Tile Headphone Modification
A few months after I purchased a pair of noise cancelling headphones to help me focus while studying, I made the horrible mistake of setting them on a table next to me in the engineering computer lab while I talked to my senior design group. I didn’t notice as I got up to leave that they weren’t around my neck, and I never saw them again. I was left uncomfortable with the extreme loss and angry that I hadn’t paid attention, but I also really missed the comfort that they provided, so I gave in after a week and shelled out the money to buy a replacement pair. This time, though, I had a plan to prevent them from being stolen.
I had tried to find any Bluetooth identification tethered to my old pair of headphones within my phone’s Bluetooth settings in case the pair was ever nearby, so I could try and get them back, but I had no such luck. Public Bluetooth identities seem to change quite often, and I hadn’t saved any identifying tags except for the service tag, which was useless to me at that point unless somebody handed me the headphones.
So, along with my new pair of headphones, I purchased a Tile. It only cost me about 10 dollars on eBay which would easily be worth the money if my headphones were ever stolen again. I didn’t plan on hanging the tile on the headphones, though. My goal was to modify the tile and fit it into the ear of the headphones, hopefully without interfering with the strength of its signal and without breaking it. It took a few tries to reshape its main board, removing unnecessary components and grinding down corners, but in the end, I did successfully implant a working Tile into my headphones. I often play the “find my Tile” tone just for fun and to prove that it works and am relieved to not have to worry as much about carrying my headphones around in public.
My original plan assumed that there would be ample room in one of the headphones’ ears to fit the mainboard and battery of a tile. Sadly, this was not the case, and I had to rethink how I would get the mainboard, battery and the small speaker to fit in a very thin space. Newer models of Bose QuietComfort headphones attempt to isolate the inside of the ear cup as much as possible from outside noise, with its first line of defense being a rigid plastic shell that fills most of the ear cavity on the outside of the cup. Because of this, there is barely any gap between the driver and the outer metal cover in which another board could fit.
The tile board is designed with protruding metal contacts meant to attach to a battery placed adjacent to them which, with the added thickness of the piezo speaker, made for a thick enough structure that it wouldn’t fit in the gap. I opted to remove the metal contacts in exchange for thin wires leading to a coin cell battery placed away from the board in a more fitting location. The circuitry can be seen through the front and back surfaces of the tile, and I found that two corners of the square-shaped board were entirely unnecessary. Grinding them away allowed the board to fit better between the plastic and metal housings.

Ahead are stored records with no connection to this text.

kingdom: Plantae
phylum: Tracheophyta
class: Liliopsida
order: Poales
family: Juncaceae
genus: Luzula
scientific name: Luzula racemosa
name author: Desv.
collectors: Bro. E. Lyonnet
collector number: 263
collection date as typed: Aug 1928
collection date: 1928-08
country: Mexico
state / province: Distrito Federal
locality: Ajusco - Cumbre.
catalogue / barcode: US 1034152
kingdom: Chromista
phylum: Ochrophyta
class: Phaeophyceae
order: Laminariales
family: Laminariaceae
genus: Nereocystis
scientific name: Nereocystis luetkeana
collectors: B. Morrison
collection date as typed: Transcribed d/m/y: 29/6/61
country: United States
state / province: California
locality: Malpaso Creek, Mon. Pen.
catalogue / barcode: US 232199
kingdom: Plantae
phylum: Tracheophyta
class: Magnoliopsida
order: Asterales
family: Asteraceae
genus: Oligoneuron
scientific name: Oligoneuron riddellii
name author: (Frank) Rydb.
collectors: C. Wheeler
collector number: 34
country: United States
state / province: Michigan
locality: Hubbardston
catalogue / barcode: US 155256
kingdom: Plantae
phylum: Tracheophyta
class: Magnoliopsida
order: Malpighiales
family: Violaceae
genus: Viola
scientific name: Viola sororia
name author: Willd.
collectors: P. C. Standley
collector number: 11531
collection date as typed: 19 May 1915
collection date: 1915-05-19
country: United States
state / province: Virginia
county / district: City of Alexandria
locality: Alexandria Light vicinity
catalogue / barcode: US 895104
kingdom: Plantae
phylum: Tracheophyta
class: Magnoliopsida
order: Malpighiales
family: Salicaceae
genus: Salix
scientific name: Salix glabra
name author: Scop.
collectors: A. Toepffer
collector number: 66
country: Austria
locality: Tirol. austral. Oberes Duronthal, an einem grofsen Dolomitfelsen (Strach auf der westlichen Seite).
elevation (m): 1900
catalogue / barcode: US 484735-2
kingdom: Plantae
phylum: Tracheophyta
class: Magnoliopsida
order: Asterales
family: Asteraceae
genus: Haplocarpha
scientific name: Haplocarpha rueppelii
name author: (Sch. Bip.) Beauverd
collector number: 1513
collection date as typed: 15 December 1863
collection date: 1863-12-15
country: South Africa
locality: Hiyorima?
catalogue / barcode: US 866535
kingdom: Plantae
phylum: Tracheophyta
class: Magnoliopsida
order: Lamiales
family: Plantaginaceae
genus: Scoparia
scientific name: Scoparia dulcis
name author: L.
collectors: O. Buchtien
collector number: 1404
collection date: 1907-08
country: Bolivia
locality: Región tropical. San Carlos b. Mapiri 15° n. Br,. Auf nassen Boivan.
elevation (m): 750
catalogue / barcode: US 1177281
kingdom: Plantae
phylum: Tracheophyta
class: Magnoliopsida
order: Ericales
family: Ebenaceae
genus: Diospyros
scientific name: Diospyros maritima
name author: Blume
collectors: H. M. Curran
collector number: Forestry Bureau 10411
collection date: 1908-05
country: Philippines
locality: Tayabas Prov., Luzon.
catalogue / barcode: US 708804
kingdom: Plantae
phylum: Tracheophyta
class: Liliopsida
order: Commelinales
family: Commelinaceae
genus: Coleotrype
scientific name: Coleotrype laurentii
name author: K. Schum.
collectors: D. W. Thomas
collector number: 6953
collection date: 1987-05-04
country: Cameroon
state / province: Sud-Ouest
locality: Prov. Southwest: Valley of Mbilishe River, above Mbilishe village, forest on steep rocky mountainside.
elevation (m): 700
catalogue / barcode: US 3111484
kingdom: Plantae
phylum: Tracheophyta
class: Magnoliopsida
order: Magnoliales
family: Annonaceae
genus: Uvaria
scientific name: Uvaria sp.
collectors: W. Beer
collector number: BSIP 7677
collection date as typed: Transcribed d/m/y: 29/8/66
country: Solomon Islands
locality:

The delicate ceramic speaker did at some point get bent a bit too much which cracked the ceramic, and a few pieces of it fell off. I found that the speaker still worked perfectly fine though, so I kept it connected. With those modifications, I was able to fit the board into the three-millimeter-thick gap within the housing and replace the aesthetic plate with no visible indication that the headphones had been tampered with. I then tested the Tile to see how far the signal would reach and was somewhat disappointed to find that it only reached 15 to 20 feet in contrast with the originally advertised 100-150 feet. I assumed that with my limited knowledge of Bluetooth antennae, there wasn’t much that I could do to improve that result, so I settled for it.
The coin cell battery has since died multiple times, which is frustrating because it barely lasts for a month when Tiles are expected to last for a year before needing to be replaced, so I’m afraid that there may be some circuit damage that drains the battery faster than normal. My plan is to test a few other new batteries with it and ensure that it is well-insulated from the surrounding metal components, and if necessary, replace the tile. This was a fun modification project to work on, almost like revenge for having lost my first pair of headphones, even though it isn’t currently functioning as intended. I am sure that I can get it to work the way that I desire, even if I have to tap into the lithium ion battery that powers the headphones to do so.